UPDATE: As I mentioned in my post, I finally found a setting to DISABLE booting from any SATA drives; which I suppose would be GIGABYTE's answer to this problem they created. I didn't need to go into the F12 menu again, PC has booted-up fine since doing that, but for thoroughness, I just did it again, and now the M.2 drive actually appears in the menu; with no SATA drive names! For the record, I have never seen the M.2 drive name appear with the SATA drive names at the same time. (See new attached photo here.)
Dan, TheStarman.
Afterthought: Can't help wondering if the two empty slots in current boot menu would boot the SATA drives. Hahaha.
dmdilks:
I might be wrong but what is happening here is you have other drives with the windows boot manager. What you have to do is if you want the M.2 to have a boot manager you have to disconnect the other 2 drives.
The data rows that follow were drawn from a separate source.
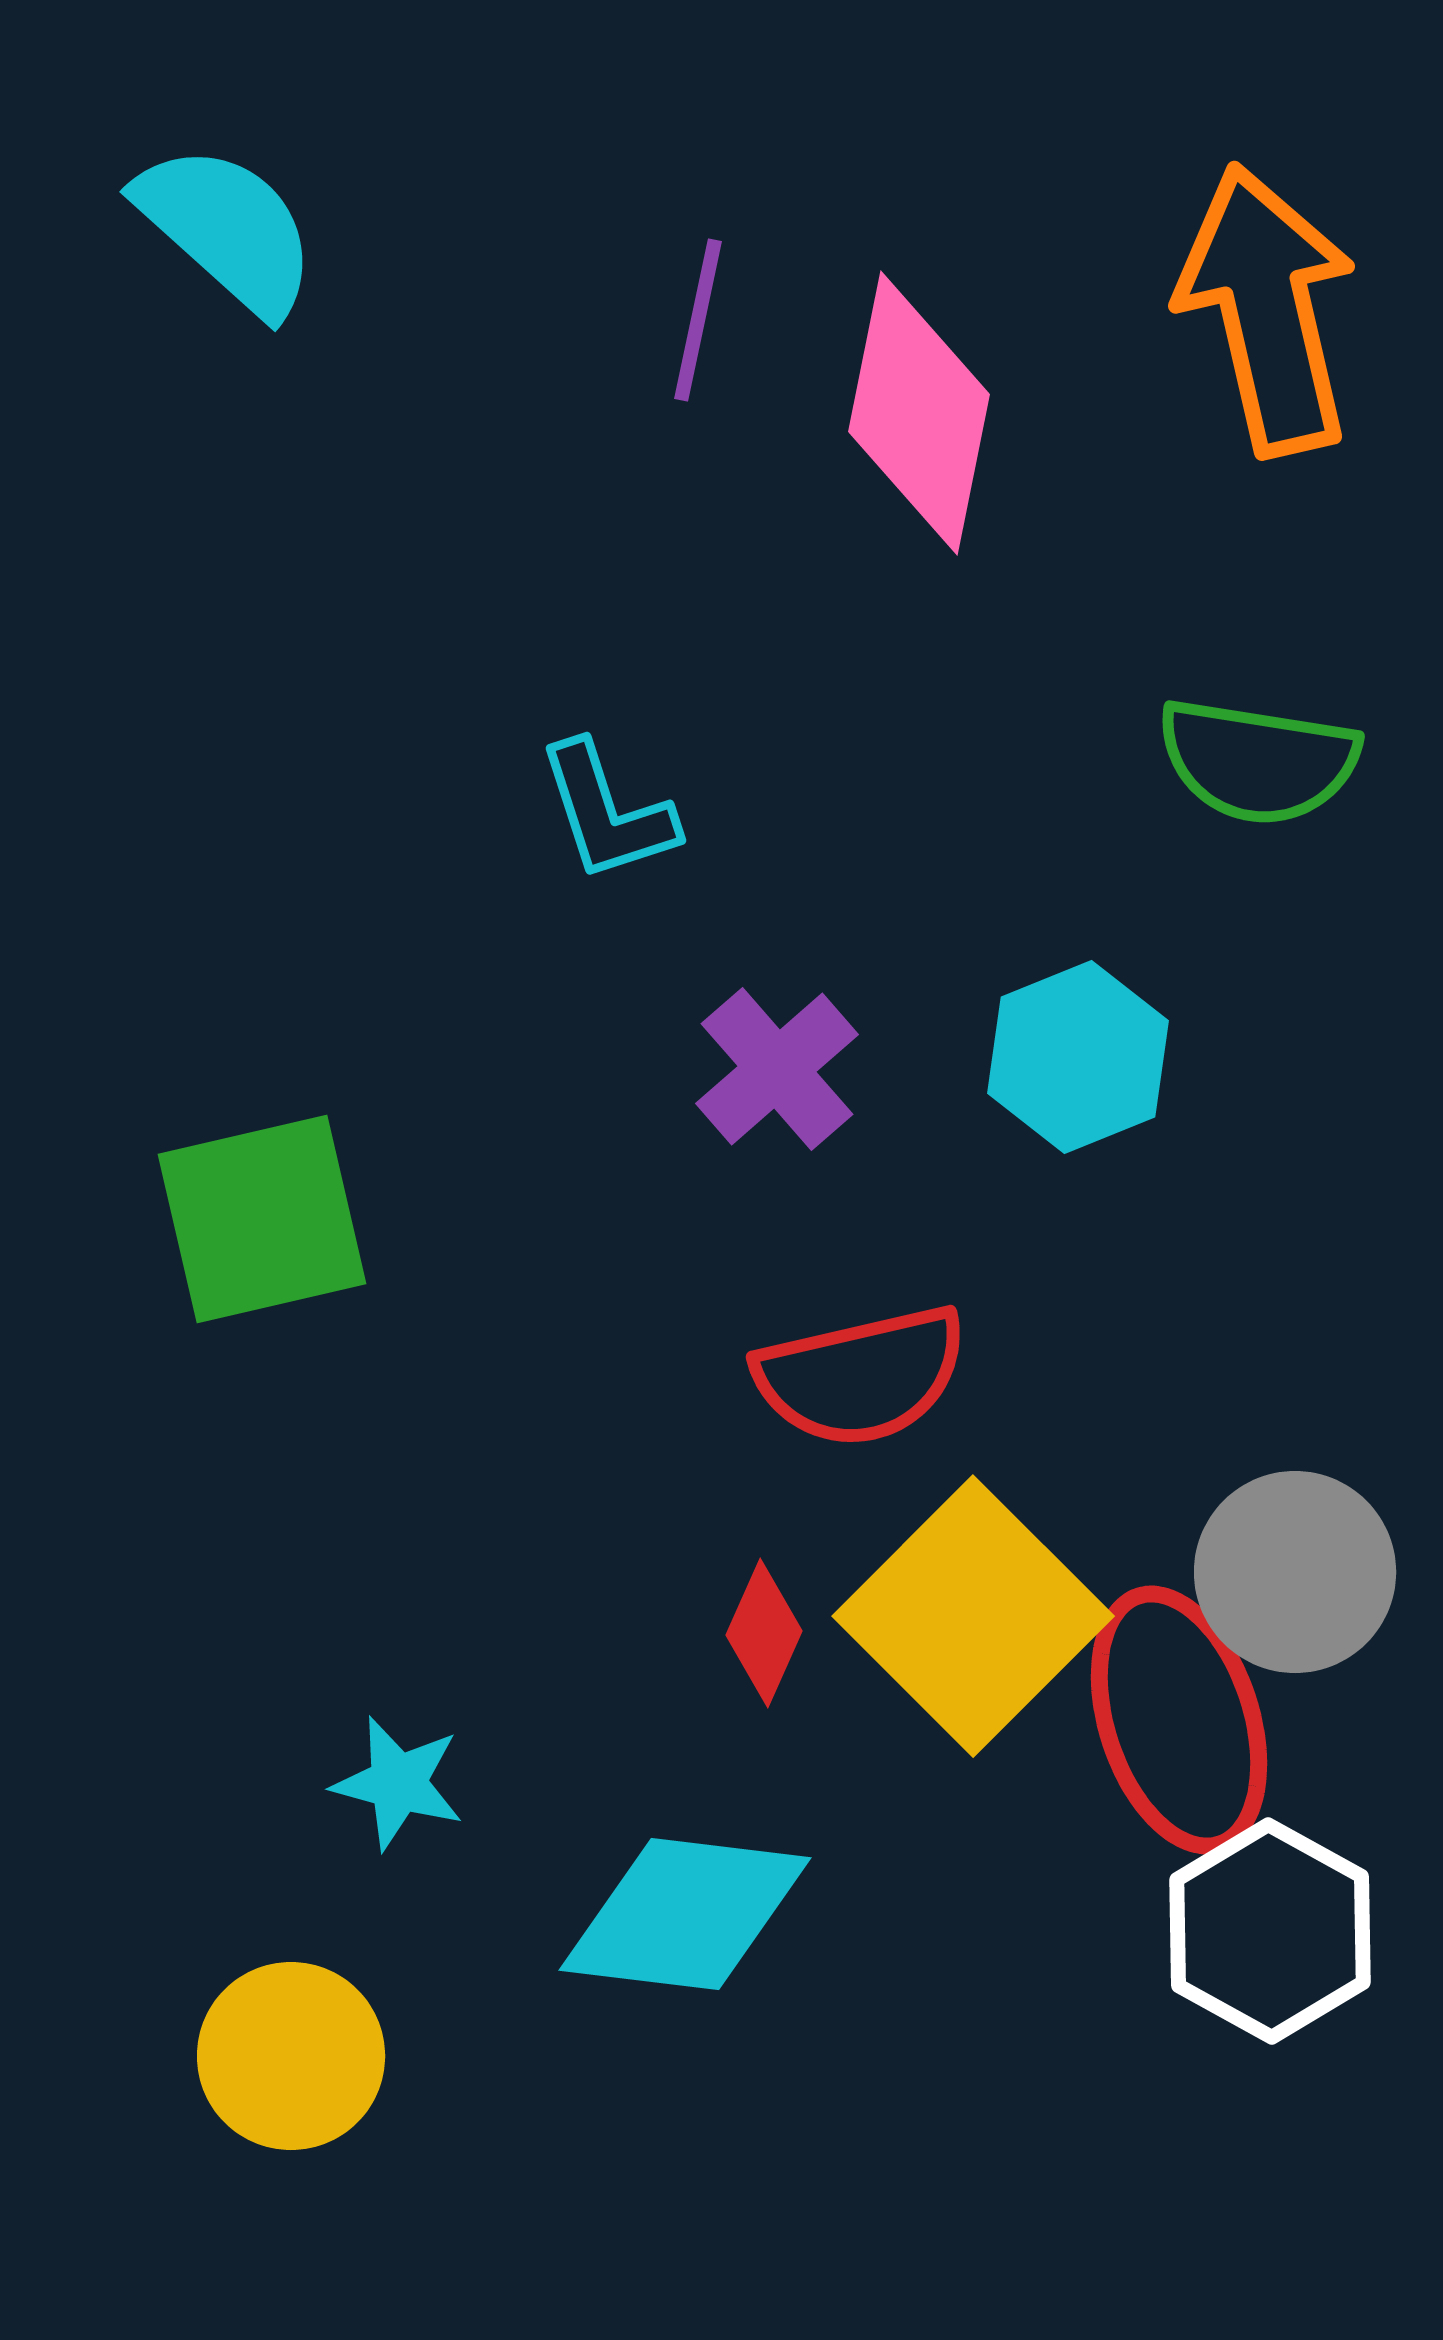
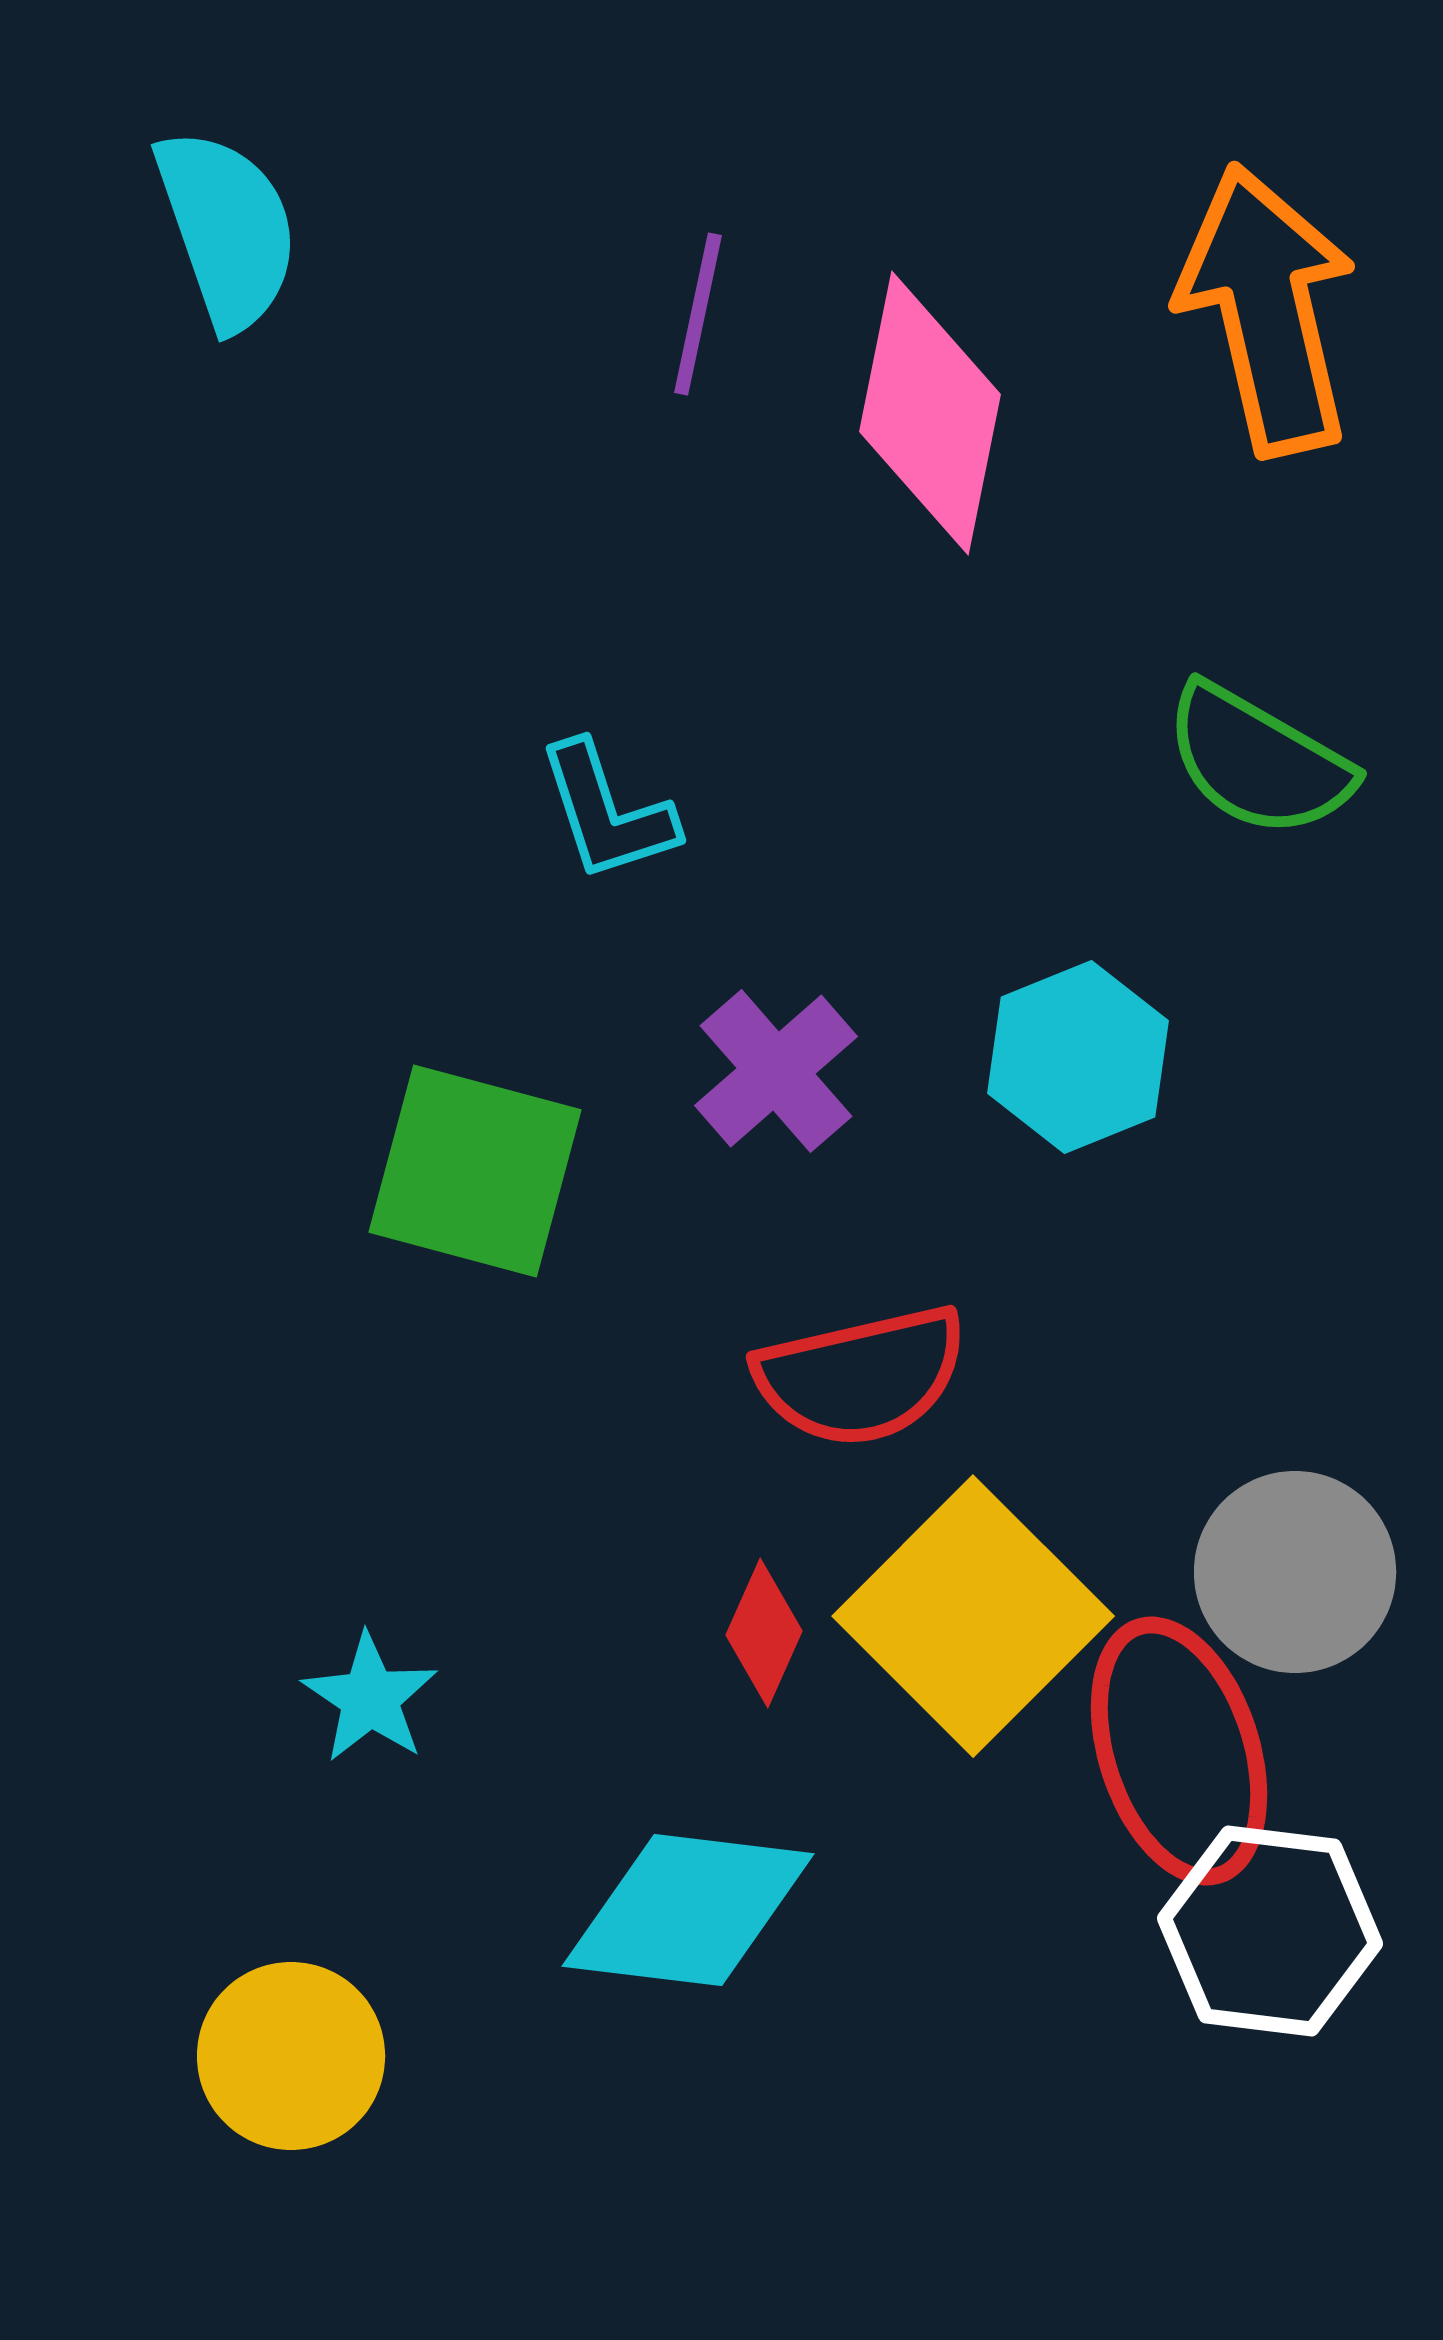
cyan semicircle: rotated 29 degrees clockwise
purple line: moved 6 px up
pink diamond: moved 11 px right
green semicircle: rotated 21 degrees clockwise
purple cross: moved 1 px left, 2 px down
green square: moved 213 px right, 48 px up; rotated 28 degrees clockwise
red ellipse: moved 31 px down
cyan star: moved 28 px left, 85 px up; rotated 19 degrees clockwise
cyan diamond: moved 3 px right, 4 px up
white hexagon: rotated 22 degrees counterclockwise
What is happening is when you installed the M.2 drive and installed windows on it. That drive is using the boot manager. from one of the other drives. I thought windows had fix that but I see it didn't.
To fix it right you have to start over on the M.2 drive. Do a clean install on it. Disconnect the 2 other drives. When you get to where see the M.2 drive delete all partition. Then click on New and that will setup the drive. Once it is done you should have 3 drives with boot manager on them. Then you should be able boot from it in the bios.
shadowsports:
Greetings,
This is the direction I was heading in, but didn't want to speculate on how the m.2 drive was set up.
Since the questions did not get answered, there are still too many unknowns as to the cause.